===== 抜粋 =====

説明

電気光学装置、電気光学装置の製造方法

【課題】品質(電気光学特性)を向上させることができる電気光学装置、電気光学装置の製造方法を提供する。
【解決手段】被成膜基板11aと、被成膜基板11aの表面(素子形成側)に設けられた発光素子27の領域と、被成膜基板11aの表面と対向する裏面に設けられた磁性体膜40と、を備える。

【発明の詳細な説明】
【技術分野】
【0001】
本発明は、成膜用マスクを用いて形成された機能層を有する電気光学装置、電気光学装置の製造方法に関する。
【背景技術】
【0002】
上記電気光学装置の一つとして、例えば、陽極と陰極との間に発光層などの有機膜が挟持された構造の有機EL(エレクトロルミネッセンス)装置がある。有機膜の形成方法としては、成膜用マスクとしての蒸着マスクを用いて、RGB各色に対応する有機膜を選択的に成膜する方法が挙げられる。蒸着マスクは、例えば、特許文献1に記載のように、マグネットを用いて被成膜基板に密着させることが可能なメタルマスクである。
【0003】
具体的には、まず、マグネットを用いてメタルマスクを被成膜基板に密着させる。次に、メタルマスクを介して、有機膜となる蒸着物質を被成膜基板に蒸着させる。これにより、被成膜基板上にRGB各色の有機膜(発光層)が形成される。
【先行技術文献】
【特許文献】
【0004】
【特許文献1】特開2006−152339号公報
【発明の概要】
【発明が解決しようとする課題】
【0005】
しかしながら、被成膜基板が撓んでいる(反っている)場合、マグネットとメタルマスクとによって被成膜基板を押さえても、撓む位置が変わる等、撓みを抑えることができないおそれがある。これにより、被成膜基板と蒸着マスクとの間に隙間が生じ、蒸着させた有機膜がぼけるという問題が生じる。具体的には、正規の膜厚を得ることができなかったり、隣の画素に有機膜がはみ出したりする。更に、この問題を回避するために、有機膜と隣の有機膜との間隔を広くすると、精細度が低下したり、開口率が減少するという課題がある。
【課題を解決するための手段】
【0006】
本発明は、上記課題の少なくとも一部を解決するためになされたものであり、以下の形態又は適用例として実現することが可能である。

===== 提供エントリ =====

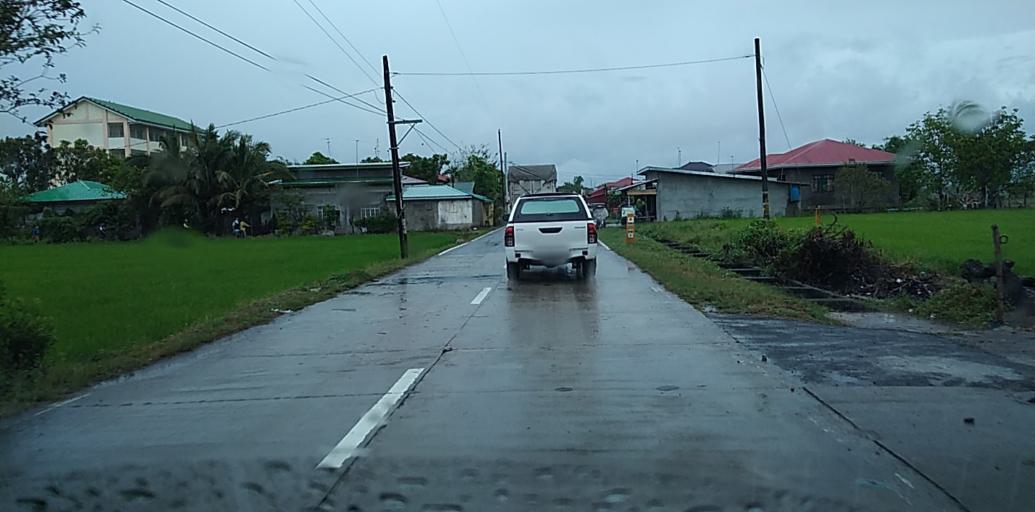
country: PH
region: Central Luzon
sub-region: Province of Pampanga
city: Salapungan
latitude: 15.1351
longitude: 120.9316
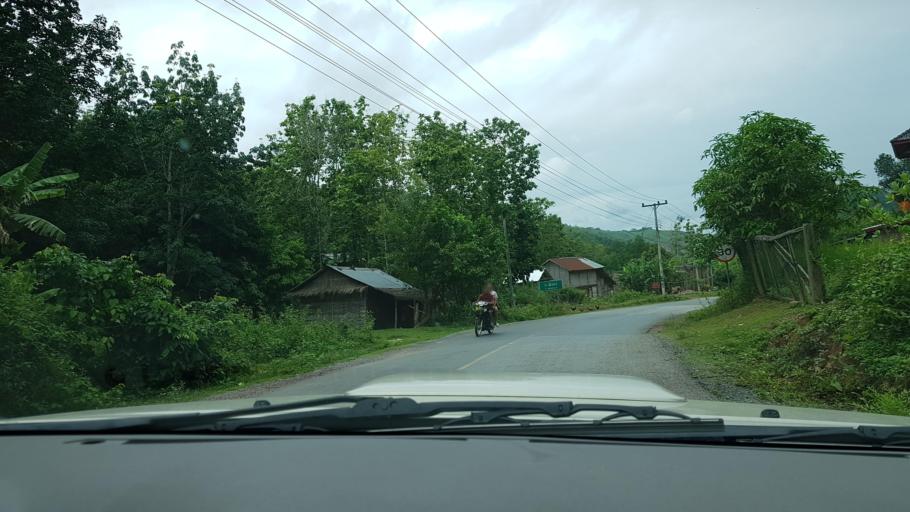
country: LA
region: Loungnamtha
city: Muang Nale
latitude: 20.3606
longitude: 101.7119
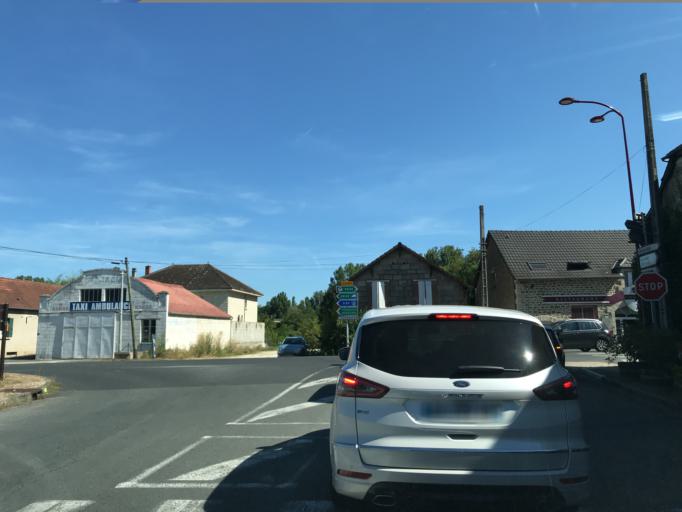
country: FR
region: Limousin
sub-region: Departement de la Correze
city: Larche
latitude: 45.1230
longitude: 1.4118
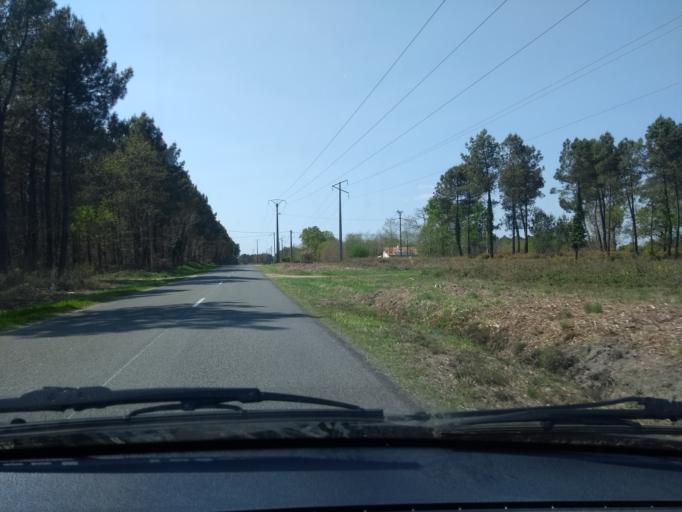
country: FR
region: Aquitaine
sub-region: Departement de la Gironde
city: Belin-Beliet
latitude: 44.5274
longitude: -0.7226
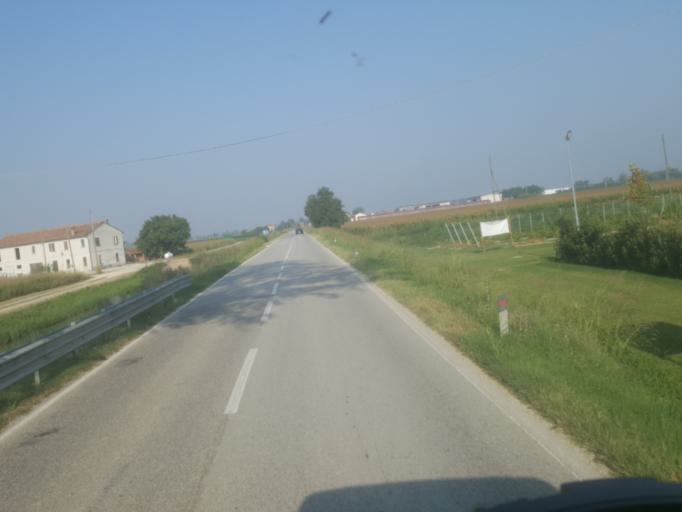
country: IT
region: Emilia-Romagna
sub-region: Provincia di Ravenna
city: Voltana
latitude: 44.5578
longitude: 11.9223
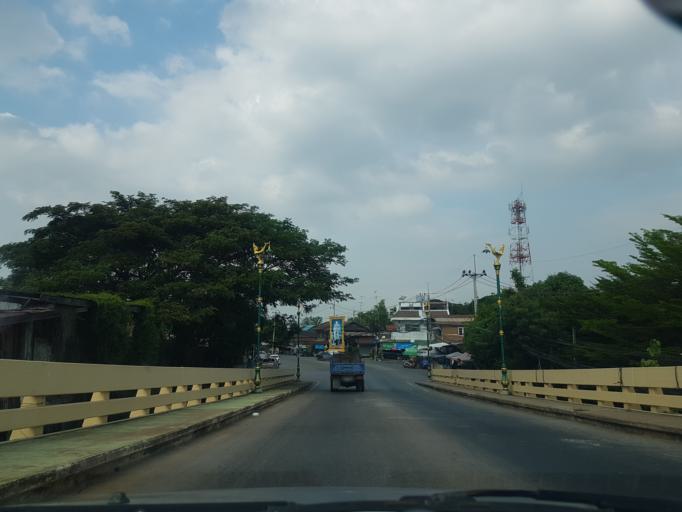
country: TH
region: Phra Nakhon Si Ayutthaya
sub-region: Amphoe Tha Ruea
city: Tha Ruea
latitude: 14.5606
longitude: 100.7199
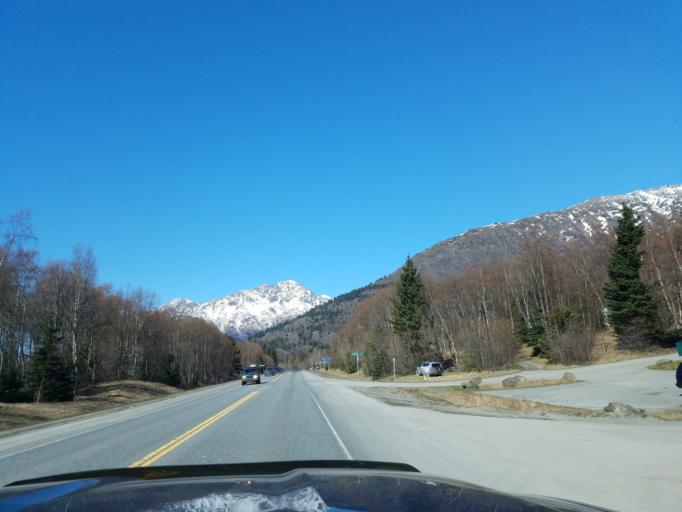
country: US
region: Alaska
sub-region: Anchorage Municipality
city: Girdwood
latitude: 60.9671
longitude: -149.4440
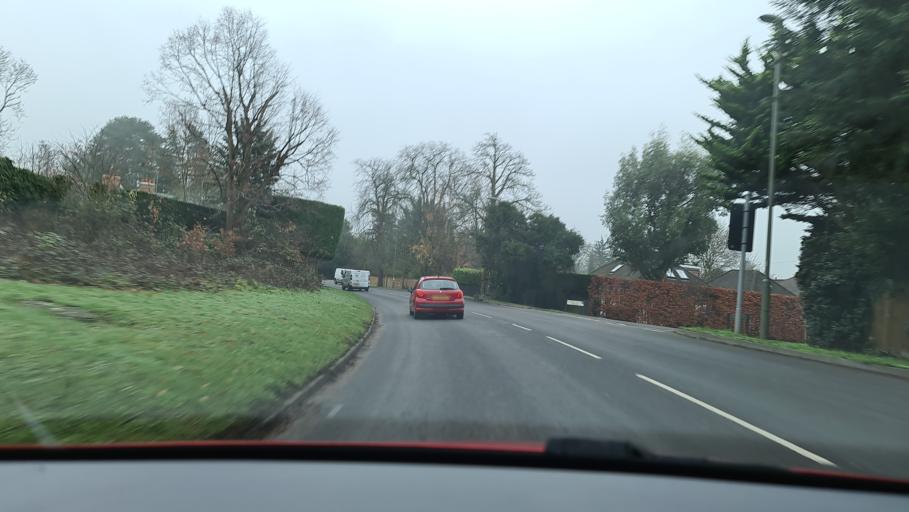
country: GB
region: England
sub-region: Surrey
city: Leatherhead
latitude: 51.3263
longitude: -0.3544
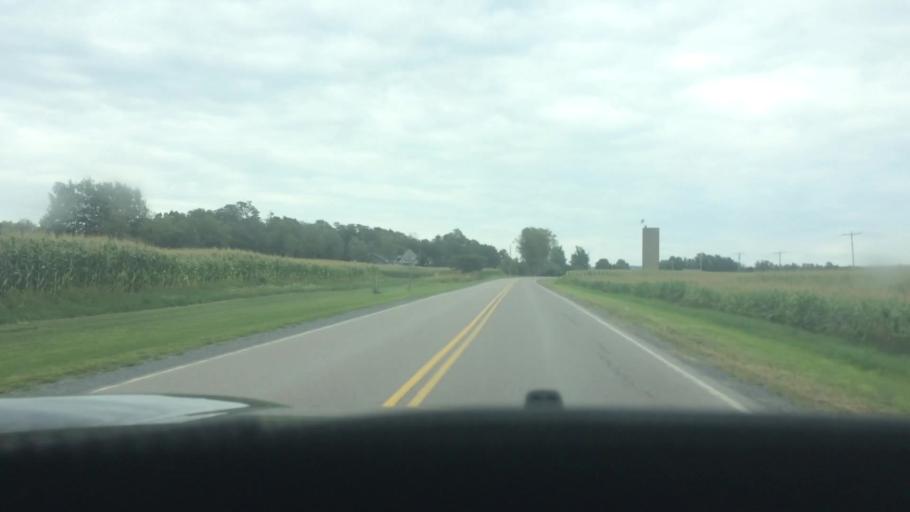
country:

=====

**課題文:** 抜粋によると、被成膜基板と蒸着マスクとの間に隙間が生じると、どのような問題が起こりますか。

**解答:** 蒸着させた有機膜がぼけるという問題が起こります。